I have found the minimal polynomial if $\zeta$ over $\mathbb{Q}$ is $x^{6}+x^{3}+1$. $\mathbb{Q}(\zeta)\colon\mathbb{Q}$ is a normal and separable extension so $\lvert$Gal($\mathbb{Q}(\zeta)\colon\mathbb{Q})\rvert=6$.
Let $G=$Gal$(\mathbb{Q}(\zeta)\colon\mathbb{Q})$. $G$ contains the automorphisms that send $\zeta$ to $\zeta^{i}$ where $i=1,2,4,5,7,8.$ The group is generated by the automorphism $\pi\colon\zeta\rightarrow\zeta^{2}$. So $G=\{e,\pi,\pi^{2},\pi^{3},\pi^{4},\pi^{5}\}\cong(\mathbb{Z}\backslash9\mathbb{Z})^{\times}$.
The subgroups of $G$ are $\{e\}$, $\{e,\pi^{3}\}=\langle\pi^{3}\rangle$, $\{e,\pi^2,\pi^{4}\}=\langle\pi^{2}\rangle$ and $\{e,\pi,\pi^{2},\pi^{3},\pi^{4},\pi^{5}\}=\langle\pi\rangle$. Using the Galois correspondence I found the subfields of $\mathbb{Q}(\zeta)$ which are $\mathbb{Q}(\zeta^{3})$ which has degree 2 over $\mathbb{Q}$ and $\mathbb{Q}(\zeta+\zeta^{8})$ which has degree 3 over $\mathbb{Q}$.

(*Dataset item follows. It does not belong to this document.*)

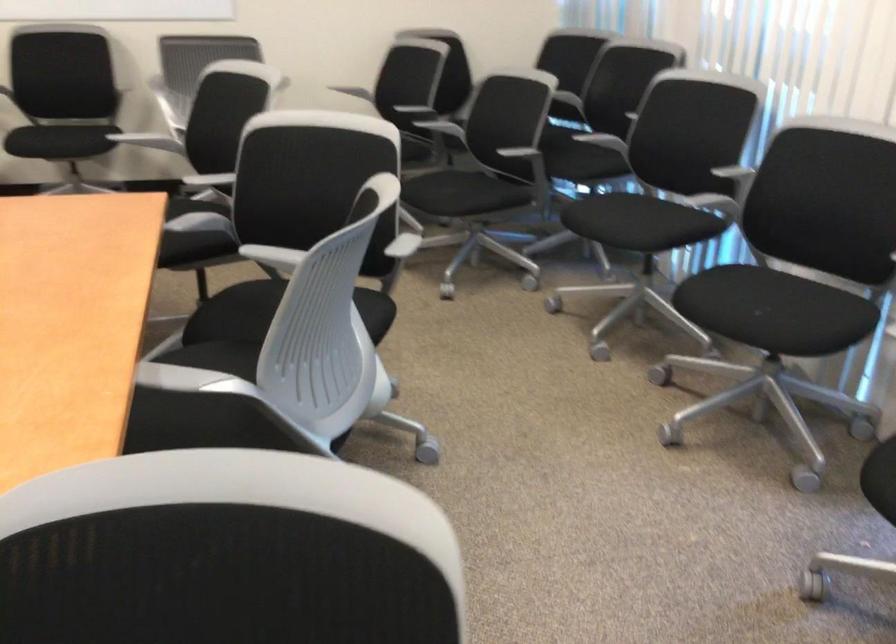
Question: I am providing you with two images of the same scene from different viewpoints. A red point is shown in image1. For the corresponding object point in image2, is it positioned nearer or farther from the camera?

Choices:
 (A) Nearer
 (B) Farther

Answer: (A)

Now the minimal polynomial $f(x)$ of an element in $\mathbb{Q}(\zeta)$ is solvable by radicals if there is a radical extension $L$ of $\mathbb{Q}(\zeta)$ such that $L$ contains the splitting field of $f(x)$. And $f(x)$ is solvable by radicals if and only if its Galois group is solvable.
I'm not sure how to continue or if any of the previous calculations are useful in answering this question? Any help would be appreciated, thank you.

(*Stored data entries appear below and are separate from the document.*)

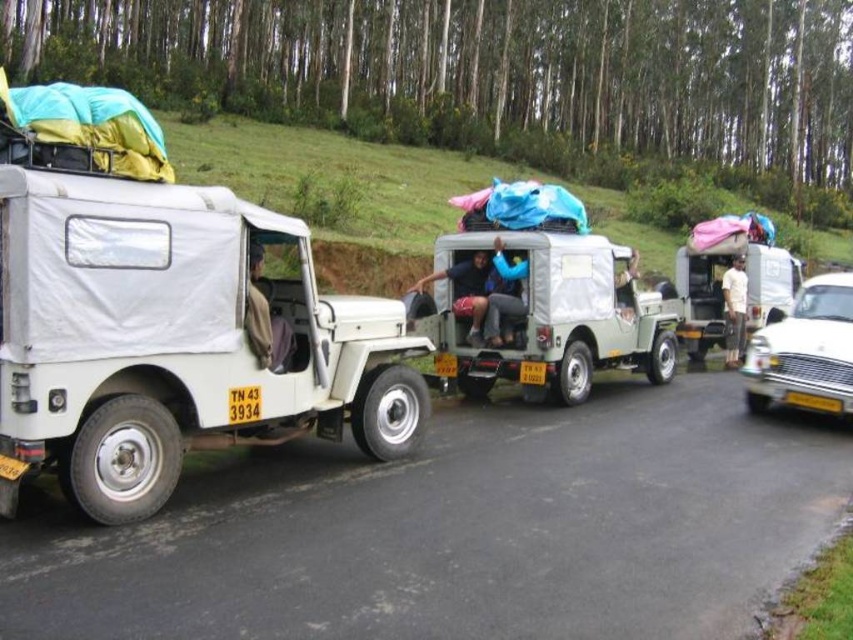
Between white matte trailer truck at left and white cotton shirt at center, which one has more height?

white matte trailer truck at left

What do you see at coordinates (172, 340) in the screenshot?
I see `white matte trailer truck at left` at bounding box center [172, 340].

At what (x,y) coordinates should I click in order to perform the action: click on white matte trailer truck at left. Please return your answer as a coordinate pair (x, y). Looking at the image, I should click on (172, 340).

You are a GUI agent. You are given a task and a screenshot of the screen. Output one action in this format:
    pyautogui.click(x=<x>, y=<y>)
    Task: Click on the brown fabric shirt at left
    
    Given the screenshot: What is the action you would take?
    pyautogui.click(x=265, y=320)

Does brown fabric shirt at left come behind white cotton shirt at center?

No, brown fabric shirt at left is in front of white cotton shirt at center.

Is point (254, 328) behind point (735, 275)?

No, it is not.

Where is `brown fabric shirt at left`? brown fabric shirt at left is located at coordinates (265, 320).

Is dark blue fabric bag at center positioned before yellow plastic license plate at center?

No, dark blue fabric bag at center is further to the viewer.

Between point (461, 291) and point (821, 404), which one is positioned behind?

The point (461, 291) is behind.

Is point (460, 266) positioned behind point (817, 401)?

Yes, point (460, 266) is behind point (817, 401).

Image resolution: width=853 pixels, height=640 pixels. In order to click on dark blue fabric bag at center in this screenshot , I will do `click(465, 291)`.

The extension $\mathbb{Q}(\zeta)$ is normal and so contains the splitting field of each $\alpha \in \mathbb{Q}(\zeta)$. Thus, the Galois group of the splitting field of any such $\alpha$ is a quotient of $(\mathbb{Z}/9 \mathbb{Z})^{\times}$ and so is Abelian. All Abelian groups are solvable.